Calculation steps include:
- Calculate total raw materials used: Materials purchased plus beginning inventory, minus ending inventory.
- Calculate total manufacturing costs: Raw materials used, direct labor, manufacturing overheads (factory depreciation, heat, power, property taxes, rent, supplies, miscellaneous costs).
- Determine total manufacturing costs to account for: Beginning work in process inventory plus manufacturing costs.
- Subtract ending work in process inventory to arrive at cost of goods manufactured.
Example Calculation
From the data:
- Beginning materials inventory: $85,000
- Materials purchased: $135,000
- Ending materials inventory: $105,000
- Beginning work in process: $120,000
- Ending work in process: (not directly given, but can be calculated or assumed based on inventory data)
- Factory overheads include: depreciation of factory equipment ($16,000), heat & power ($6,500), property taxes ($4,500), rent ($7,500), supplies ($3,500), miscellaneous factory costs ($4,500).
- Direct labor: $205,000
Construction of the Cost of Goods Manufactured Statement
Based on the above, the COGM statement is formulated as follows:
| Costs | Amount ($) |
|---|---|
| Beginning materials inventory | 85,000 |
| Add: Materials purchased | 135,000 |
| Materials available for use | 220,000 |
| Less: Ending materials inventory | 105,000 |
| Raw materials used in production | 115,000 |
| Add: Direct labor | 205,000 |
| Add: Manufacturing overheads | 16,000 + 6,500 + 4,500 + 7,500 + 3,500 + 4,500 = 42,500 |
| Total manufacturing costs | 115,000 + 205,000 + 42,500 = 362,500 |
| Beginning work in process | 120,000 |
| Costs to account for | 120,000 + 362,500 = 482,500 |
| Less: Ending work in process | (assumed or calculated) |
| Cost of goods manufactured | To be calculated after determining ending work in process inventory |
Preparation of the Income Statement
The income statement incorporates sales and cost of goods sold (COGS) to determine net profit:
- Calculate gross profit: Sales revenue minus COGS.
- Deduct operating expenses: Advertising, office salaries, depreciation (office equipment), property taxes (headquarters), and other expenses.
- Calculate net income: Gross profit minus operating expenses.
Gross Profit Calculation
Sales: $950,000
Minus: Cost of goods sold (assuming calculated based on COGM and inventory data)

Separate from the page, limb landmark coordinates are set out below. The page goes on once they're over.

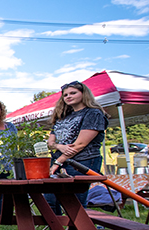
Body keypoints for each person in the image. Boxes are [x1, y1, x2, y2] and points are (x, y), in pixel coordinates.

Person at [44, 81, 109, 215]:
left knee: (75, 203)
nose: (68, 96)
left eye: (73, 93)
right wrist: (59, 146)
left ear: (83, 94)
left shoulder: (93, 114)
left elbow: (79, 145)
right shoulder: (62, 116)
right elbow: (50, 142)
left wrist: (57, 162)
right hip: (59, 161)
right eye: (65, 95)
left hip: (83, 161)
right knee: (50, 199)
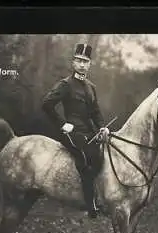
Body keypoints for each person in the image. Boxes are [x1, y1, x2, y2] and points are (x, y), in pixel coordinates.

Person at [42, 43, 110, 219]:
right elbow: (46, 104)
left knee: (102, 154)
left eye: (85, 61)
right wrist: (62, 123)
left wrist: (102, 126)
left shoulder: (91, 87)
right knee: (87, 156)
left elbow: (95, 112)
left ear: (89, 64)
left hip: (88, 132)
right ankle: (90, 205)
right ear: (73, 62)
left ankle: (101, 197)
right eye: (79, 60)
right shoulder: (65, 84)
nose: (81, 64)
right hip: (70, 132)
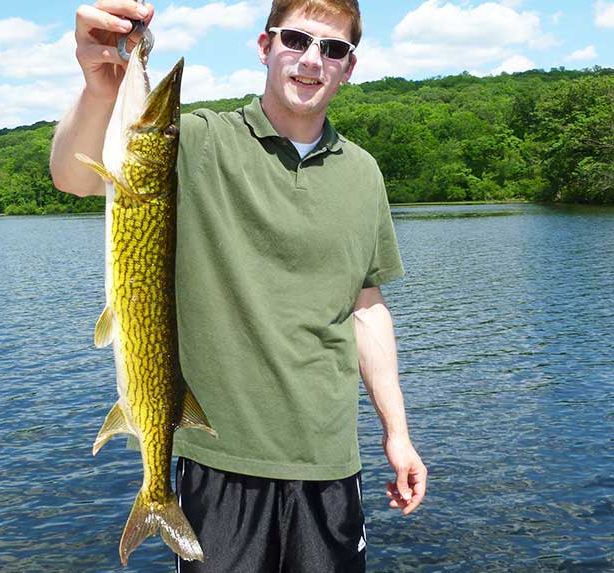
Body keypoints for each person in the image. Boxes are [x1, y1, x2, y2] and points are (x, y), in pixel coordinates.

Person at [51, 0, 427, 570]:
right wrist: (101, 86)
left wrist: (397, 435)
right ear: (264, 46)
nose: (311, 60)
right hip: (217, 462)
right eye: (296, 40)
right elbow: (74, 175)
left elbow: (367, 309)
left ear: (349, 66)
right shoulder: (199, 140)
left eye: (333, 49)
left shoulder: (363, 171)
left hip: (328, 462)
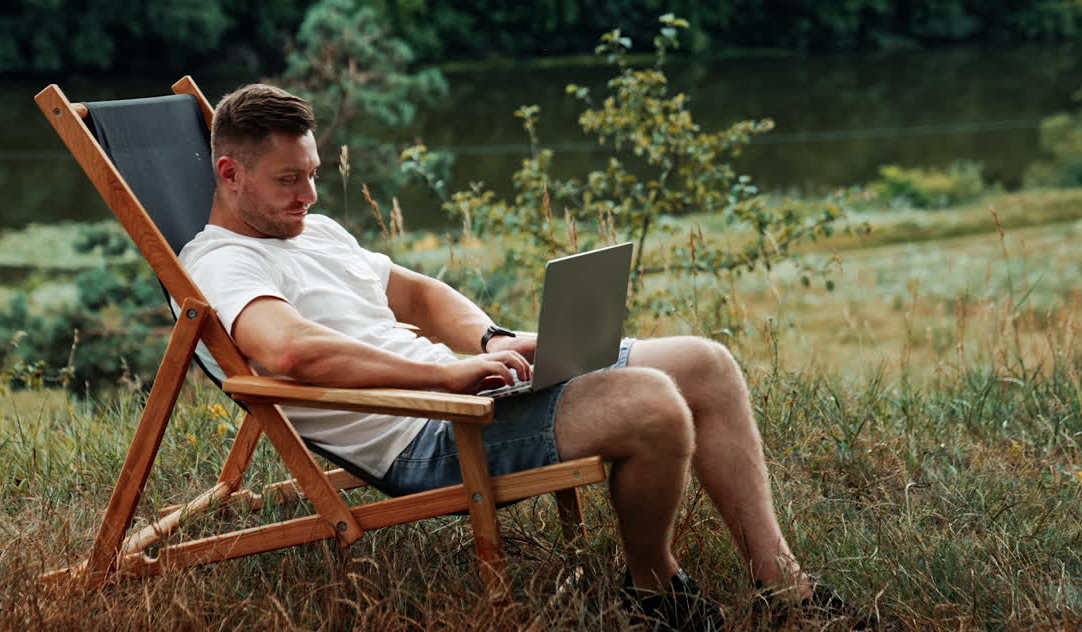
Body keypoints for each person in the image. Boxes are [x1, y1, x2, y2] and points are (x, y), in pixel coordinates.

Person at [181, 84, 868, 630]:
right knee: (652, 403)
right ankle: (651, 586)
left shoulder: (314, 229)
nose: (309, 196)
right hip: (423, 430)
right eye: (287, 181)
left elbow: (416, 294)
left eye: (313, 176)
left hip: (460, 390)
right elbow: (288, 351)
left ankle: (783, 583)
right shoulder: (224, 263)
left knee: (706, 362)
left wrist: (488, 341)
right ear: (230, 173)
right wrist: (441, 373)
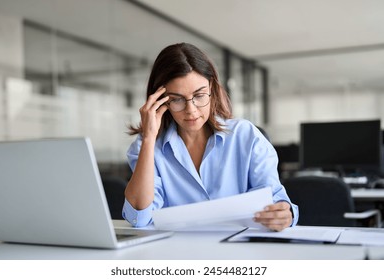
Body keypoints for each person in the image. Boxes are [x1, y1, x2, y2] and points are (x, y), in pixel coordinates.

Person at [123, 42, 299, 231]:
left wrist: (284, 213)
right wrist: (149, 138)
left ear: (212, 90)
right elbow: (139, 217)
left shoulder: (245, 136)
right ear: (159, 101)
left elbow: (275, 198)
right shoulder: (146, 147)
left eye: (199, 96)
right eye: (176, 99)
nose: (191, 110)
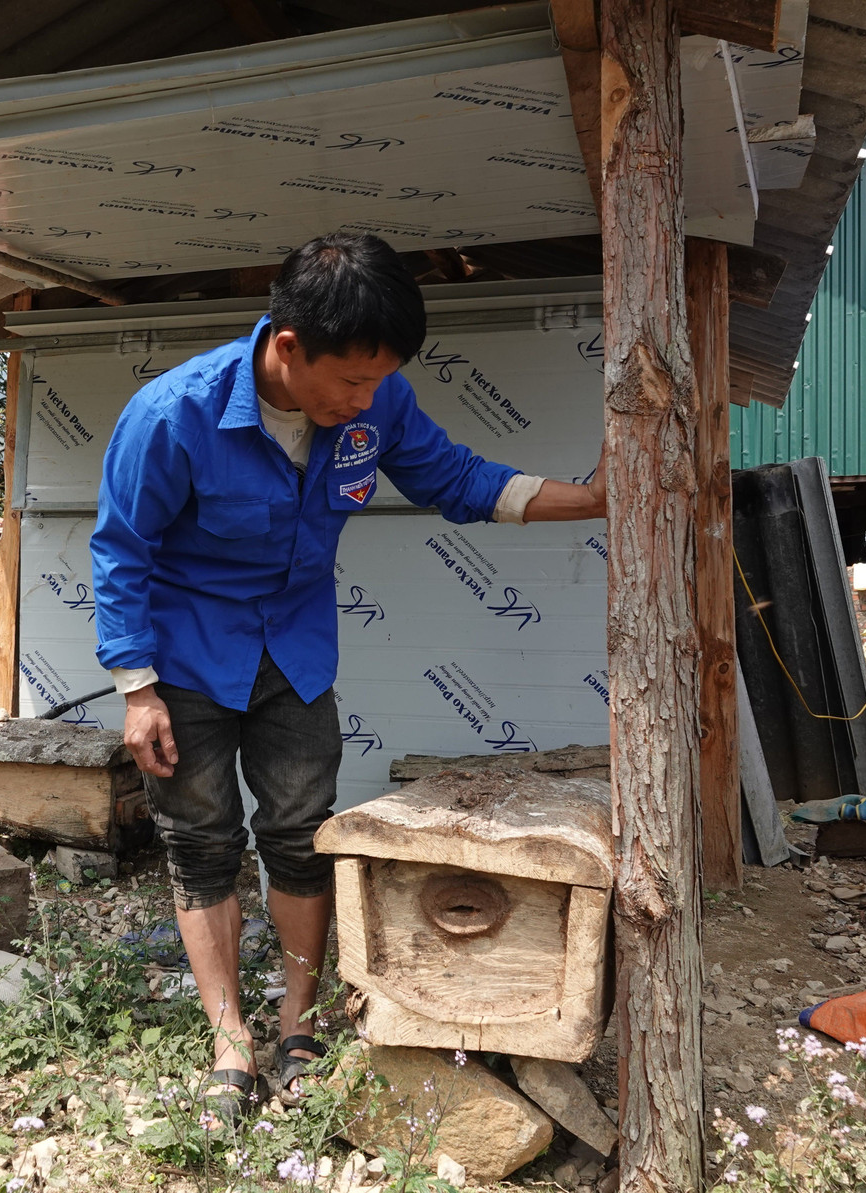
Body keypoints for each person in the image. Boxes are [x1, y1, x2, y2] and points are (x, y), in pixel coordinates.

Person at [89, 231, 606, 1124]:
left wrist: (592, 499)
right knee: (202, 844)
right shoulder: (173, 415)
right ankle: (229, 1039)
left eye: (379, 382)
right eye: (353, 382)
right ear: (289, 348)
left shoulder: (378, 401)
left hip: (295, 654)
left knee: (300, 835)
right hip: (186, 661)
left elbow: (458, 480)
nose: (367, 401)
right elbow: (121, 549)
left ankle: (296, 1021)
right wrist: (137, 690)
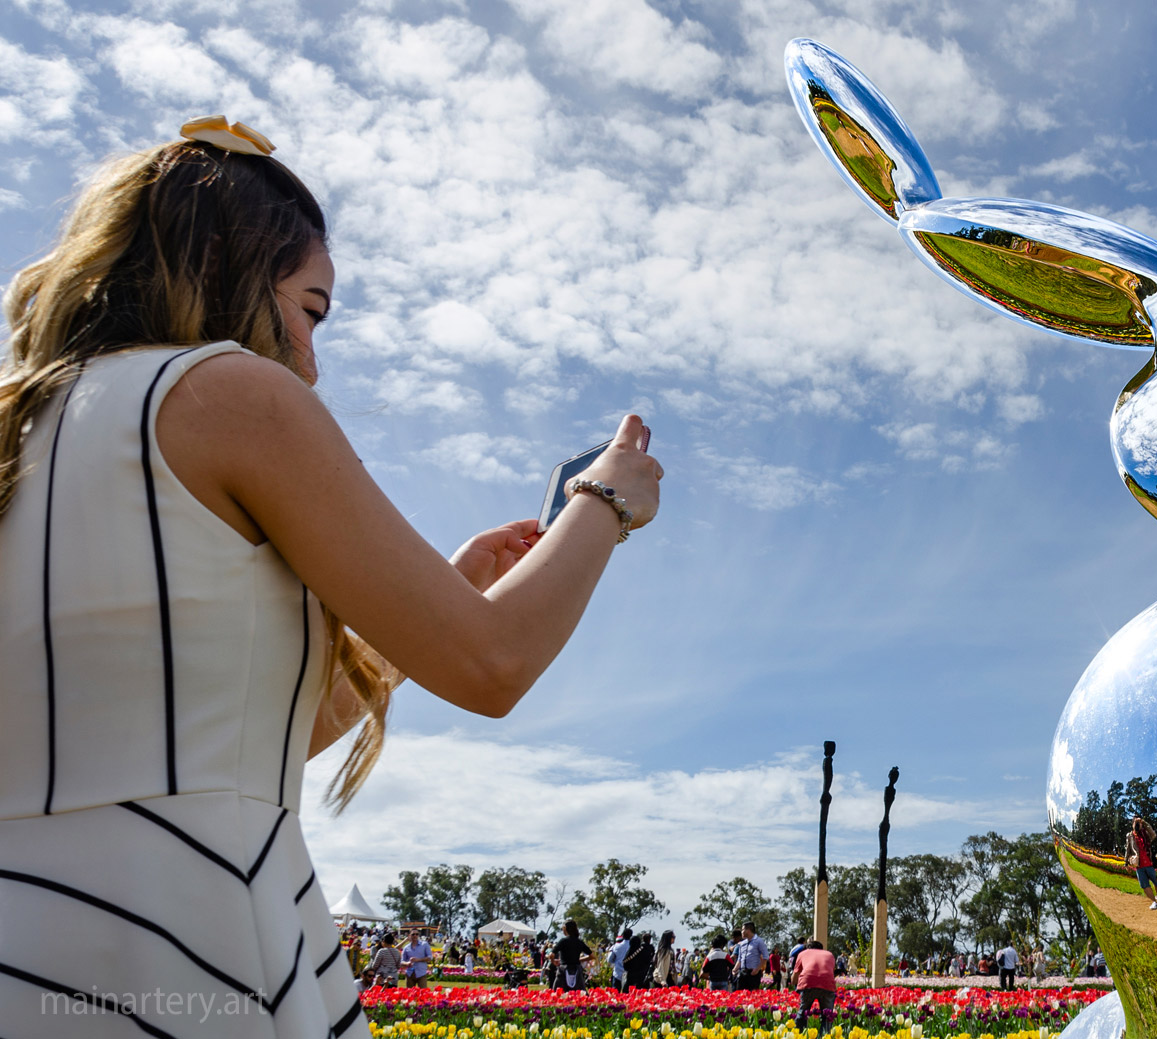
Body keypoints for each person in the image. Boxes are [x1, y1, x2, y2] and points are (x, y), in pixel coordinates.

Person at [0, 120, 664, 1036]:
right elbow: (494, 662)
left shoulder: (24, 423)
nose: (310, 361)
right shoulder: (224, 390)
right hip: (188, 927)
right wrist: (604, 501)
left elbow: (233, 737)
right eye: (310, 310)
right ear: (232, 267)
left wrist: (435, 593)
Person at [794, 939, 839, 1028]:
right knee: (827, 1016)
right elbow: (831, 971)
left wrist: (794, 984)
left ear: (807, 948)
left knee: (802, 1014)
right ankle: (825, 1036)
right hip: (827, 985)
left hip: (808, 983)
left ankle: (799, 1034)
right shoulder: (829, 954)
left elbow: (795, 975)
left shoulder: (803, 953)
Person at [1127, 816, 1157, 909]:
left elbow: (1153, 834)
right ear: (1132, 824)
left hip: (1149, 863)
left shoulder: (1146, 834)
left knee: (1155, 883)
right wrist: (1126, 863)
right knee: (1144, 885)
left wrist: (1144, 823)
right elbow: (1128, 850)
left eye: (1139, 823)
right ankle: (1154, 902)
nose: (1138, 825)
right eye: (1136, 823)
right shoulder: (1130, 836)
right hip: (1139, 866)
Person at [555, 920, 592, 990]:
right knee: (580, 993)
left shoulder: (563, 941)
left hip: (563, 969)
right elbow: (592, 956)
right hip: (576, 969)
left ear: (565, 929)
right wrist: (580, 959)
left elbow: (551, 954)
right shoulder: (579, 942)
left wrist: (552, 960)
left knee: (558, 992)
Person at [734, 921, 770, 991]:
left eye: (743, 929)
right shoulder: (742, 944)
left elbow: (765, 957)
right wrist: (735, 969)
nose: (741, 932)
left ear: (748, 930)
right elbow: (740, 959)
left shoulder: (759, 941)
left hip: (753, 973)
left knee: (752, 996)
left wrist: (757, 969)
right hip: (742, 973)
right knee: (740, 995)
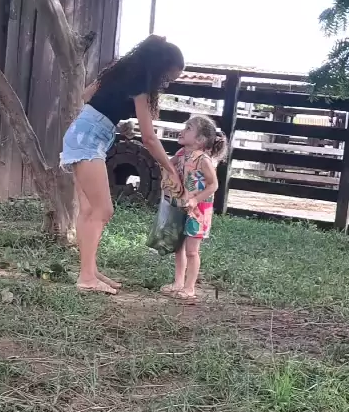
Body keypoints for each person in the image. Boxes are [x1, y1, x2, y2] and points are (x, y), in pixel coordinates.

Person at [60, 35, 185, 294]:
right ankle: (86, 278)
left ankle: (89, 270)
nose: (166, 83)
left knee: (88, 209)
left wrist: (113, 122)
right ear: (159, 67)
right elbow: (149, 138)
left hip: (83, 132)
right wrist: (169, 167)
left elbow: (86, 95)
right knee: (103, 210)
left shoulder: (120, 71)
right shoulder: (141, 84)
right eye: (167, 78)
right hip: (89, 140)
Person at [161, 116, 228, 301]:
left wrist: (196, 200)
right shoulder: (182, 153)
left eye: (188, 128)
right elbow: (168, 165)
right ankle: (178, 283)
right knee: (179, 248)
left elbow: (213, 185)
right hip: (182, 206)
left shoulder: (203, 160)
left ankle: (189, 288)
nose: (182, 131)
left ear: (200, 140)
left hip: (198, 211)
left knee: (191, 251)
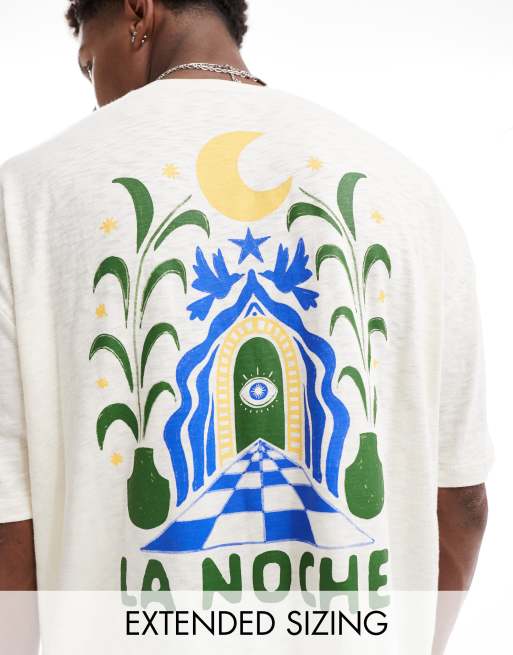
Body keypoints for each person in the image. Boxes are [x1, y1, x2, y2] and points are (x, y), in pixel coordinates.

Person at [0, 0, 494, 652]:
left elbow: (10, 532)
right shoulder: (411, 196)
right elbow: (461, 506)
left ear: (138, 12)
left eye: (90, 63)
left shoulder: (23, 200)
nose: (95, 94)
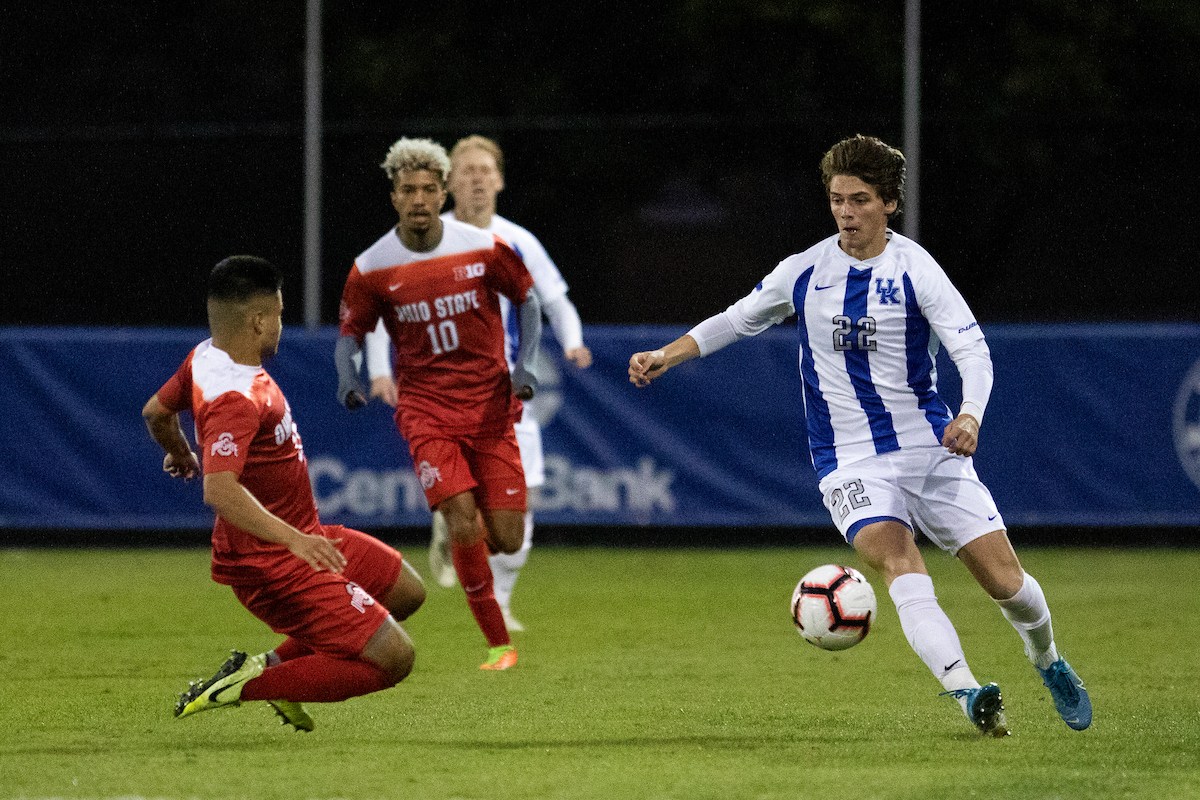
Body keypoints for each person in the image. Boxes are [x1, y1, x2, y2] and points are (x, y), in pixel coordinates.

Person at [628, 134, 1091, 737]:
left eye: (860, 200)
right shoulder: (805, 271)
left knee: (1008, 585)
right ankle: (969, 693)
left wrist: (970, 414)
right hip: (848, 463)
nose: (846, 213)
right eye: (837, 200)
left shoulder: (916, 269)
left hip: (930, 448)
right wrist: (669, 353)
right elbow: (739, 318)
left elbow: (972, 351)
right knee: (897, 560)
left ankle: (1047, 660)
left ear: (889, 204)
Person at [142, 255, 425, 732]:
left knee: (405, 591)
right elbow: (220, 491)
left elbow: (156, 412)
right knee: (394, 658)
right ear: (257, 320)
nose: (280, 326)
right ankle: (243, 687)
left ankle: (274, 668)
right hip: (274, 564)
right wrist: (295, 540)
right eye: (277, 314)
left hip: (300, 539)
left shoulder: (205, 356)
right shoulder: (236, 396)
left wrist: (183, 453)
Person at [364, 134, 592, 632]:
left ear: (500, 180)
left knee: (519, 508)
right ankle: (458, 526)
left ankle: (501, 597)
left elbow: (554, 301)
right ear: (449, 185)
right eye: (466, 171)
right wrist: (379, 370)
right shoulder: (417, 240)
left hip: (505, 393)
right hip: (437, 394)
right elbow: (379, 310)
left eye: (485, 170)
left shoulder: (516, 240)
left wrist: (572, 341)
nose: (476, 179)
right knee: (464, 497)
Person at [335, 137, 542, 670]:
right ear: (395, 197)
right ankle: (500, 644)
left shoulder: (480, 246)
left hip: (491, 408)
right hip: (425, 410)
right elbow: (351, 332)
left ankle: (461, 544)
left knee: (508, 535)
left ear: (442, 190)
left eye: (430, 188)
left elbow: (528, 298)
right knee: (462, 515)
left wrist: (526, 364)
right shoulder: (373, 265)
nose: (421, 198)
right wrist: (347, 375)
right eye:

Gross profit = Sales - COGS
Operating Expenses
- Advertising expense: $75,000
- Office salaries: $85,000
- Depreciation (office equipment): $25,000
- Property taxes (headquarters): $15,000
Net Income
Net income is derived after deducting operating expenses from gross profit, providing insight into profitability.
Conclusion
The preparation of these financial statements demonstrates Hamilton Industries' detailed cost management and profitability assessment. Accurate allocation of costs ensures better decision-making, financial transparency, and strategic planning. The detailed computation of COGM and income statements forms the foundation for further financial analysis, including ratio analysis and performance benchmarking.